TASK BRIEF:
After locating the line that contains "is a micrograph" in the records below, write out exactly that line and each line after it through the one that contains "immunohistochemistry (IHC) image", and nothing else.
** EXCERPTED DATA follows **
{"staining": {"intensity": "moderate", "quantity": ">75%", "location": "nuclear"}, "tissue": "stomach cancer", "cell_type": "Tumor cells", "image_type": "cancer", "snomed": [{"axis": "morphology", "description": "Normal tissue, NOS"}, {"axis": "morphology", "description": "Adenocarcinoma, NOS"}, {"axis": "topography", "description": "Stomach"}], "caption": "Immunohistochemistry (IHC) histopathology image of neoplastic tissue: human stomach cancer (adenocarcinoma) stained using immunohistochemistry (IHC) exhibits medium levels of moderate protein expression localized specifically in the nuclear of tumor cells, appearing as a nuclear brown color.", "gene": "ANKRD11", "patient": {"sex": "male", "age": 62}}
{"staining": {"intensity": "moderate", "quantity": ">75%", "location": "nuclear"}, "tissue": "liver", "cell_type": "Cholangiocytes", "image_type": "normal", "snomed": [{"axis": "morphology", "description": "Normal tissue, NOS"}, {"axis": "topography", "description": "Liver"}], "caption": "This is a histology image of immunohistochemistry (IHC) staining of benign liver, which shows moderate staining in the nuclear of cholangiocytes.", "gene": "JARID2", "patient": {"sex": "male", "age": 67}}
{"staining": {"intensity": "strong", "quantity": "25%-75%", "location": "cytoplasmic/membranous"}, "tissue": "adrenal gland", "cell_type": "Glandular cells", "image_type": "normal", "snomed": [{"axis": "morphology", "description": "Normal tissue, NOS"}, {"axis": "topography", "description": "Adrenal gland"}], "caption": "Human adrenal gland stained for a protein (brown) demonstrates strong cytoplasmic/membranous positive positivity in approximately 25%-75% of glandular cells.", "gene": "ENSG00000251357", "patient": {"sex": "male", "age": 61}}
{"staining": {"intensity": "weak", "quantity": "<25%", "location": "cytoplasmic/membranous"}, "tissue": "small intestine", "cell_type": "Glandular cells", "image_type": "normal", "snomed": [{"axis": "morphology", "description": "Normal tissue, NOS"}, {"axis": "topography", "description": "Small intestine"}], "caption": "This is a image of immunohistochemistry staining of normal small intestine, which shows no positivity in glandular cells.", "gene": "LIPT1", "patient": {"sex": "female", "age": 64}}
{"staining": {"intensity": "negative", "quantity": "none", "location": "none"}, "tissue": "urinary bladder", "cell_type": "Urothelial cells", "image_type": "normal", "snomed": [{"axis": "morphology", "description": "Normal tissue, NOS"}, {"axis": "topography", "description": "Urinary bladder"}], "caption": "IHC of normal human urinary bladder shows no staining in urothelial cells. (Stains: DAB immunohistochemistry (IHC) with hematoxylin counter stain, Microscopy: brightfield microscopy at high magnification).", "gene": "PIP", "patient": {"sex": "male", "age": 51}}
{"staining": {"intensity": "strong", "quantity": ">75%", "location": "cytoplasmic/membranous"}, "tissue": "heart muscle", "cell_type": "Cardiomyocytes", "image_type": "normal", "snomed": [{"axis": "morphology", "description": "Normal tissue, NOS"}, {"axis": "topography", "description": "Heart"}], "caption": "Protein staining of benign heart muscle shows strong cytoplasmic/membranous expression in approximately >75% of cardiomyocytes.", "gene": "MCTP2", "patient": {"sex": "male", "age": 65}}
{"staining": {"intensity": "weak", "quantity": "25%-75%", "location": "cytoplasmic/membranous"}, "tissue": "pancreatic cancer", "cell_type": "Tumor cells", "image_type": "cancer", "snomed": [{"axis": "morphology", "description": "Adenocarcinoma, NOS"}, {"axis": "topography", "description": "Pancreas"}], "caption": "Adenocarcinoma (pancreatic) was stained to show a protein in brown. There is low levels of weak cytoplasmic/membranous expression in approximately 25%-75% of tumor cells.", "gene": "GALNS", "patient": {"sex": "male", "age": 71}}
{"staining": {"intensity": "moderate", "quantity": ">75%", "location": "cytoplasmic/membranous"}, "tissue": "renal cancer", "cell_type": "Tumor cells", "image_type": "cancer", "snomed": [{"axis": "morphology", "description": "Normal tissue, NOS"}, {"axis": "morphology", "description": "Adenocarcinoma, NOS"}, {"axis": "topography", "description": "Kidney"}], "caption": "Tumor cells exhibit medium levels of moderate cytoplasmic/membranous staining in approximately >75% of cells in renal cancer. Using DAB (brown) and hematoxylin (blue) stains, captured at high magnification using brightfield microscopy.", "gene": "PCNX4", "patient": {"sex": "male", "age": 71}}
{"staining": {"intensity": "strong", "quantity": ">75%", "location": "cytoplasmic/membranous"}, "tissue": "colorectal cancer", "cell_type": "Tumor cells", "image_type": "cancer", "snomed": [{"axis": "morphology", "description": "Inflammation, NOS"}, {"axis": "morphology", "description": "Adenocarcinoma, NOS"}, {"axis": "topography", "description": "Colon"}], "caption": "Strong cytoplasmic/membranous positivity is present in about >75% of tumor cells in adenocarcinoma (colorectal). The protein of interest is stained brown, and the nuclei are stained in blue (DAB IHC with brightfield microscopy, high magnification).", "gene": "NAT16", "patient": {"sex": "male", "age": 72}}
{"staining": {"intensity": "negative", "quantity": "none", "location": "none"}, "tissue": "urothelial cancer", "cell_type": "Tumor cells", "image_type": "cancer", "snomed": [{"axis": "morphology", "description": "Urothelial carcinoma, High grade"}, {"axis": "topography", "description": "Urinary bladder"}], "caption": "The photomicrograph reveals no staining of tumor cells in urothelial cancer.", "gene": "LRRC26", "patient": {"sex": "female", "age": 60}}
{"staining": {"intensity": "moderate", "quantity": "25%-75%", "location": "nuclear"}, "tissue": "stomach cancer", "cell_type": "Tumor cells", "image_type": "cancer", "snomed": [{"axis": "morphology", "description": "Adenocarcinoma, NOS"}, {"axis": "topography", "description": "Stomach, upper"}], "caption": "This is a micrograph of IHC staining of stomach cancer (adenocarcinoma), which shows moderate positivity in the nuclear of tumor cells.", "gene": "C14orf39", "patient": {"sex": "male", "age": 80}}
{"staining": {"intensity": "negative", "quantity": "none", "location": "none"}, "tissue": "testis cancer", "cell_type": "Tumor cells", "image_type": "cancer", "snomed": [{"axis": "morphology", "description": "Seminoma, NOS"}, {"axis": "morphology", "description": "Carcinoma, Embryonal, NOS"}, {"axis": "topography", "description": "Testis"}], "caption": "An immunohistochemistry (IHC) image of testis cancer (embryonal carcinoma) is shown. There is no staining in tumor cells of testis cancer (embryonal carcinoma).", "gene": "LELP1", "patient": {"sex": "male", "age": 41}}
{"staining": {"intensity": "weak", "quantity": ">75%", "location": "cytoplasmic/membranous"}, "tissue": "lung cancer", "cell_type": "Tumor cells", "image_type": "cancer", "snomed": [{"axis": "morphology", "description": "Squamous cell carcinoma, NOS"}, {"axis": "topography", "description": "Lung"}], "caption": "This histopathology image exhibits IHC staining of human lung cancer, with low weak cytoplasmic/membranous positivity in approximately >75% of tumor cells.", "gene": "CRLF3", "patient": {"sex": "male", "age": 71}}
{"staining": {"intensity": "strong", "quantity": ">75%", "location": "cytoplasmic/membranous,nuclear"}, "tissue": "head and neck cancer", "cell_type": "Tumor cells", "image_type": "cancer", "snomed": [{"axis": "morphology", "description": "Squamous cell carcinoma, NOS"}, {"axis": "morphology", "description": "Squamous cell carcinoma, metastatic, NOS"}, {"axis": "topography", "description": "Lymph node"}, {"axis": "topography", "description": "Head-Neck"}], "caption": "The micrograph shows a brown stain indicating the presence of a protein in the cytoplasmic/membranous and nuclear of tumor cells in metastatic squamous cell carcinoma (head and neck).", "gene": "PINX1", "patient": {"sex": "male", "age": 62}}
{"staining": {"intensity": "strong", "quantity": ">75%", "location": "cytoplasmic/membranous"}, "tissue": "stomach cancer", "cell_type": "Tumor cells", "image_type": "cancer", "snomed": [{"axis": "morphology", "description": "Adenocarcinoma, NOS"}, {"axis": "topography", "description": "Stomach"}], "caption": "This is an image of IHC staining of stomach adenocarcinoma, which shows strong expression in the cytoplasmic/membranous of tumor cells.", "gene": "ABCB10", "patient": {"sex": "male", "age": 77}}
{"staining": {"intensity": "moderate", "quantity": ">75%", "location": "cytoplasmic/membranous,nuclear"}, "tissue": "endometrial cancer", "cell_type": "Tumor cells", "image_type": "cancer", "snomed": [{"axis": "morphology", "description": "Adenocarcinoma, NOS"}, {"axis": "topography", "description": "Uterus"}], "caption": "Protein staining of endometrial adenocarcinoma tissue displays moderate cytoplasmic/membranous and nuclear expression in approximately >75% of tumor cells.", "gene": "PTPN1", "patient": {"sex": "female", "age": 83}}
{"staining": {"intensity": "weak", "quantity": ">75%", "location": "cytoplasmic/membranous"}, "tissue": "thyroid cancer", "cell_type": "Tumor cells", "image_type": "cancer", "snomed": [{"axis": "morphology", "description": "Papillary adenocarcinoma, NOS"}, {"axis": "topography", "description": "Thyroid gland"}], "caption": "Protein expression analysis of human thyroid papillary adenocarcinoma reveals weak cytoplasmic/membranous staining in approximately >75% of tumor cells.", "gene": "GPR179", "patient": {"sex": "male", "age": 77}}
** End of EXCERPTED DATA **
RESPONSE BELOW:
{"staining": {"intensity": "moderate", "quantity": "25%-75%", "location": "nuclear"}, "tissue": "stomach cancer", "cell_type": "Tumor cells", "image_type": "cancer", "snomed": [{"axis": "morphology", "description": "Adenocarcinoma, NOS"}, {"axis": "topography", "description": "Stomach, upper"}], "caption": "This is a micrograph of IHC staining of stomach cancer (adenocarcinoma), which shows moderate positivity in the nuclear of tumor cells.", "gene": "C14orf39", "patient": {"sex": "male", "age": 80}}
{"staining": {"intensity": "negative", "quantity": "none", "location": "none"}, "tissue": "testis cancer", "cell_type": "Tumor cells", "image_type": "cancer", "snomed": [{"axis": "morphology", "description": "Seminoma, NOS"}, {"axis": "morphology", "description": "Carcinoma, Embryonal, NOS"}, {"axis": "topography", "description": "Testis"}], "caption": "An immunohistochemistry (IHC) image of testis cancer (embryonal carcinoma) is shown. There is no staining in tumor cells of testis cancer (embryonal carcinoma).", "gene": "LELP1", "patient": {"sex": "male", "age": 41}}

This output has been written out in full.